◆ **What needs to be done**
Copy out the entries below exactly as they stand, but only from the line containing "ate with families, professionals" through the line containing "upported in your".
(Recorded data Opens)
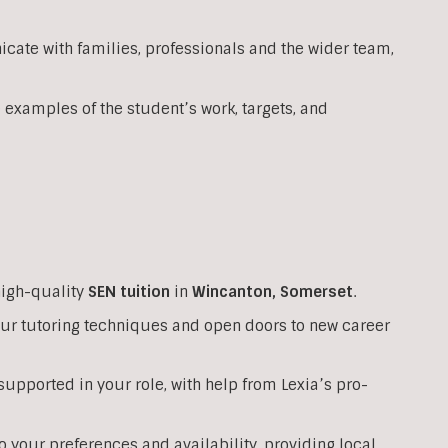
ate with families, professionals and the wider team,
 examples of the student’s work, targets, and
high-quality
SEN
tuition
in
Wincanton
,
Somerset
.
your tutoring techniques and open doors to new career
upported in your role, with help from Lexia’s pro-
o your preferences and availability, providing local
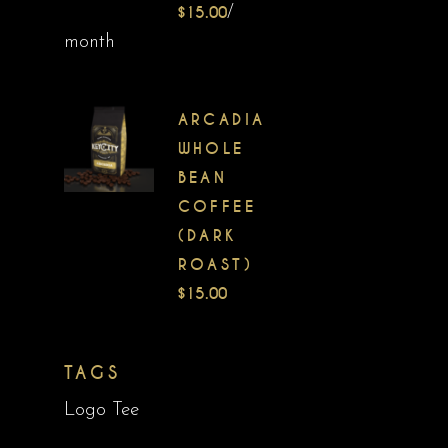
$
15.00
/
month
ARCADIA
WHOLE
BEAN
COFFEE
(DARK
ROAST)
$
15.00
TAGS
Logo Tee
(Recorded data Closes)
(Recorded data Opens)
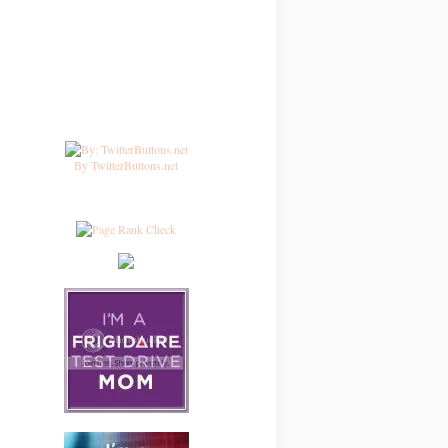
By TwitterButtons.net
(Recorded data Closes)
◆ **Exercise result**
ate with families, professionals and the wider team,
 examples of the student’s work, targets, and
high-quality
SEN
tuition
in
Wincanton
,
Somerset
.
your tutoring techniques and open doors to new career
upported in your role, with help from Lexia’s pro-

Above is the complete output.